Scottish Gas owner Centrica will unveil plans to slash spending and potential job cuts as it grapples with low oil prices and the effects of warm weather.
The new boss of the firm, Iain Conn, is this week expected to reveal a 29% plunge in operating profit to £1.9 billion, according to City estimates.
Mr Conn, a former BP executive, will present Centrica’s annual results on Thursday just six weeks after he took over the role from former chief executive Sam Laidlaw who had been at the helm for eight years.
The group is expected to move to cut costs as weak oil prices hit its upstream business in the North Sea, as well as mitigate a fall in earnings from residential energy supply impacted by warmer weather.
The firm became a major North Sea player with its £1.3billion acquisition of Venture Production in 2009.
Analysts predict upstream profits will have fallen by a third last year.

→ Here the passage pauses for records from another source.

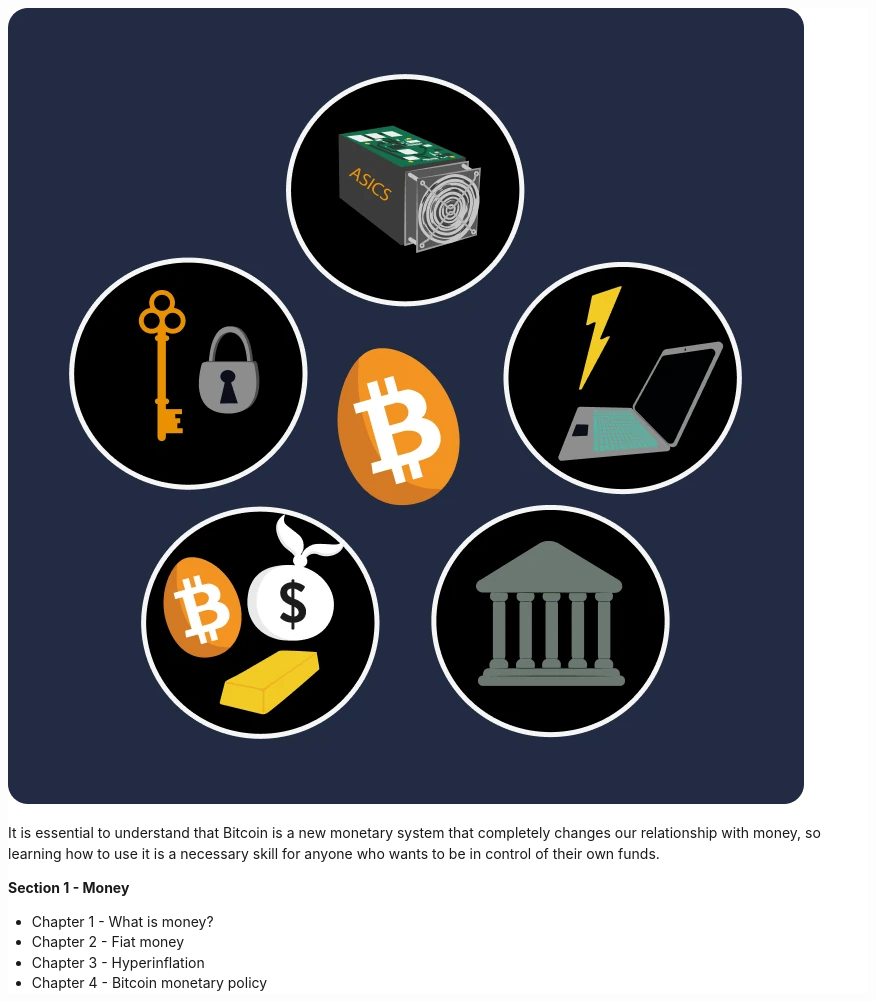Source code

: ![image](assets/en/01.webp)

It is essential to understand that Bitcoin is a new monetary system that completely changes our relationship with money, so learning how to use it is a necessary skill for anyone who wants to be in control of their own funds.

**Section 1 - Money**

- Chapter 1 - What is money?
- Chapter 2 - Fiat money
- Chapter 3 - Hyperinflation
- Chapter 4 - Bitcoin monetary policy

Meanwhile, Credit Suisse believes the fall in the price of a barrel of oil will see the firm forced to write down the value of its North Sea assets by £1.5billion and cut its £900million annual spending plans by a third.
Centrica is forecast to report profits down 27% to £425million from its retail division as customers used less energy than a year ago.
In November the company said it had also been losing customers, with the total exodus for the year to date at 250,000. Industry figures had shown record switching to smaller suppliers.
Since then British Gas, along with other Big Six suppliers that dominate the domestic energy market, has come under pressure to cut household tariffs to pass on the cost of falling wholesale gas prices.
It said last month that it would reduce them by 5% from February 27, cutting the typical household’s annual energy bill by £37. All the Big Six suppliers have now cut prices but there has been criticism that the reductions are too small.